## Task set
(1) Answer these about the Indian income tax article, one per line:
(a) From which assessment year does the new regime become the default option?
(b) Up to what total income does the Section 87A rebate leave zero tax liability under the new regime?
(c) What tax rate applies to income from ₹9,00,001 to ₹12,00,000?
(2) Resume the Indian income tax article from where it stops, in the same style.

## Text provided
<<<<
Published 26 Apr, 2026

Navigating the New Era: Latest Changes in Indian Income Tax Laws (FY 2023-24 & Beyond)

"Stay ahead with our comprehensive guide to the latest Indian Income Tax changes. Deep dive into new tax regimes, capital gains, TDS updates, and more."

Back to Blogs

Navigating the New Era: Latest Changes in Indian Income Tax Laws (FY 2023-24 & Beyond)

The Indian income tax landscape is a dynamic realm, constantly evolving with each Union Budget and subsequent notifications from the Central Board of Direct Taxes (CBDT). For individuals, businesses, and professionals alike, staying abreast of these changes is not just a matter of compliance, but a strategic imperative for effective financial planning and wealth management. The Finance Act, 2023, brought forth several significant amendments, particularly impacting the assessment year (AY) 2024-25 (financial year FY 2023-24) and beyond. This comprehensive guide aims to demystify these latest changes, offering deep analysis, practical examples, and relevant legal references to empower you with the knowledge needed to navigate this new era of taxation.

The Default New Tax Regime: A Paradigm Shift (Section 115BAC)

Perhaps the most impactful change introduced by the Finance Act, 2023, is the significant overhaul of the New Tax Regime under Section 115BAC of the Income Tax Act, 1961. Effective from AY 2024-25, this regime has become the default option for all taxpayers, unless they explicitly choose to opt for the Old Tax Regime.

Key Features & Amendments:

  1. Revised Slab Rates: The new regime offers significantly lower tax rates, but with fewer deductions and exemptions. The revised slab rates are as follows:
    • Up to ₹3,00,000: Nil
    • ₹3,00,001 to ₹6,00,000: 5%
    • ₹6,00,001 to ₹9,00,000: 10%
    • ₹9,00,001 to ₹12,00,000: 15%
    • ₹12,00,001 to ₹15,00,000: 20%
    • Above ₹15,00,000: 30%
  2. Standard Deduction for Salaried and Pensioners: A major relief for salaried individuals and pensioners, the new regime now allows a standard deduction of ₹50,000. This was previously available only in the Old Tax Regime.
  3. Rebate under Section 87A: The rebate limit for individuals with taxable income has been increased. Taxpayers with a total income up to ₹7,00,000 (previously ₹5,00,000) will have zero tax liability under the new regime.
  4. Exemptions and Deductions Not Allowed: To avail of the lower tax rates, taxpayers foregoing a long list of popular deductions and exemptions, including:
    • House Rent Allowance (HRA)
    • Leave Travel Allowance (LTA)
    • Deductions under Chapter VI-A (e.g., 80C, 80D, 80G, 80TTA/TTB, except 80CCD(2))
    • Interest on housing loan for self-occupied property (Section 24(b))
    • Professional Tax and Entertainment Allowance
  5. Exemptions and Deductions Allowed: Some key exemptions/deductions are still permitted:
    • Standard Deduction of ₹50,000 (for salaried/pensioners)
    • Deduction for employer's contribution to NPS (Section 80CCD(2))
>>>>
## Available data
<<<<
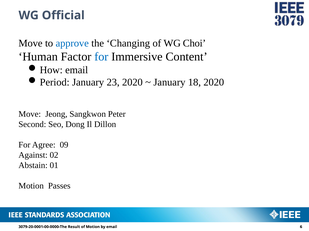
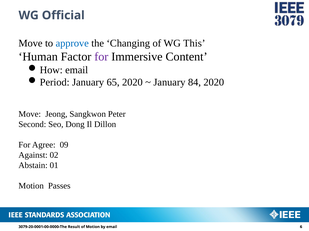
Choi: Choi -> This
for at (101, 57) colour: blue -> purple
23: 23 -> 65
18: 18 -> 84
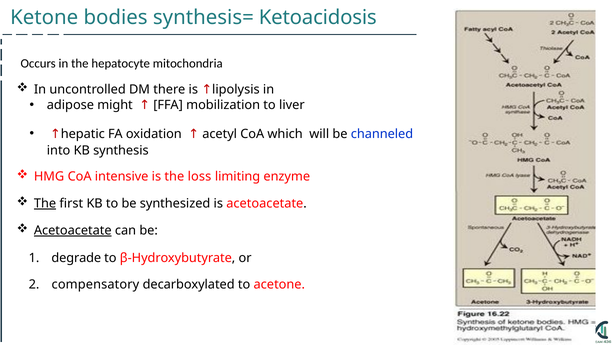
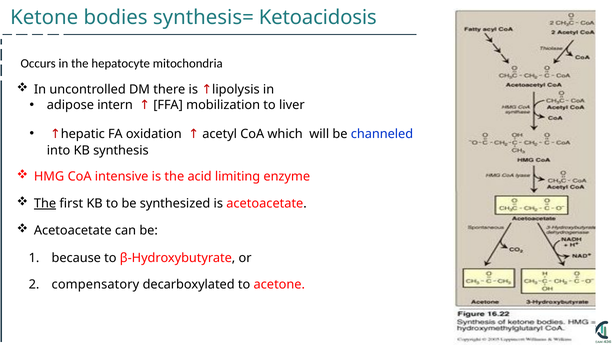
>>>>
## Set of answers
(1)
(a) AY 2024-25
(b) ₹7,00,000
(c) 15%

(2)
    • Transport allowance for specially-abled persons
    • Conveyance allowance for performance of duties of an office
    • Exemption for voluntary retirement, gratuity, leave encashment, etc.

Practical Example: Choosing Your Regime

Consider Mr. Sharma, a salaried employee, with a gross salary of ₹12,00,000. He pays ₹1,50,000 towards HRA (eligible for full exemption), ₹1,00,000 towards PPF (80C), ₹25,000 towards health insurance (80D), and has a standard deduction of ₹50,000.

Particulars Old Tax Regime (₹) New Tax Regime (₹) Gross Salary 12,00,000 12,00,000 Less: Standard Deduction 50,000 50,000 Less: HRA Exemption 1,50,000 - Less: Section 80C (PPF) 1,00,000 - Less: Section 80D (Health Insurance) 25,000 - Total Taxable Income 8,75,000 11,50,000 Tax Calculation (approx.) (₹2.5L @ 5% = ₹12,500) + (₹3.75L @ 20% = ₹75,000) = ₹87,500 (₹3L @ 5% = ₹15,000) + (₹3L @ 10% = ₹30,000) + (₹2.5L @ 15% = ₹37,500) = ₹82,500 Add: 4% Cess 3,500 3,300 Total Tax Payable 91,000 85,800

In this scenario, Mr. Sharma would save approximately ₹5,200 by opting for the New Tax Regime. The choice heavily depends on the quantum of deductions and exemptions a taxpayer can claim. It is crucial to perform a detailed calculation before deciding.

Changes Affecting Investments and Capital Gains

The Finance Act, 2023, also introduced significant amendments concerning the taxation of certain investment instruments, particularly impacting capital gains.

1. Market Linked Debentures (MLDs)

Effective from April 1, 2023, the tax treatment of Market Linked Debentures (MLDs) has undergone a major change. Previously, MLDs held for more than 12 months were treated as long-term capital assets and enjoyed concessional tax rates (usually 10% or 20% with indexation). The Finance Act, 2023, amended Section 50AA to state that any gains arising from the transfer or redemption of MLDs acquired on or after April 1, 2023, will be treated as short-term capital gains. This means such gains will be taxed at the individual's applicable slab rates, removing the previous tax advantage.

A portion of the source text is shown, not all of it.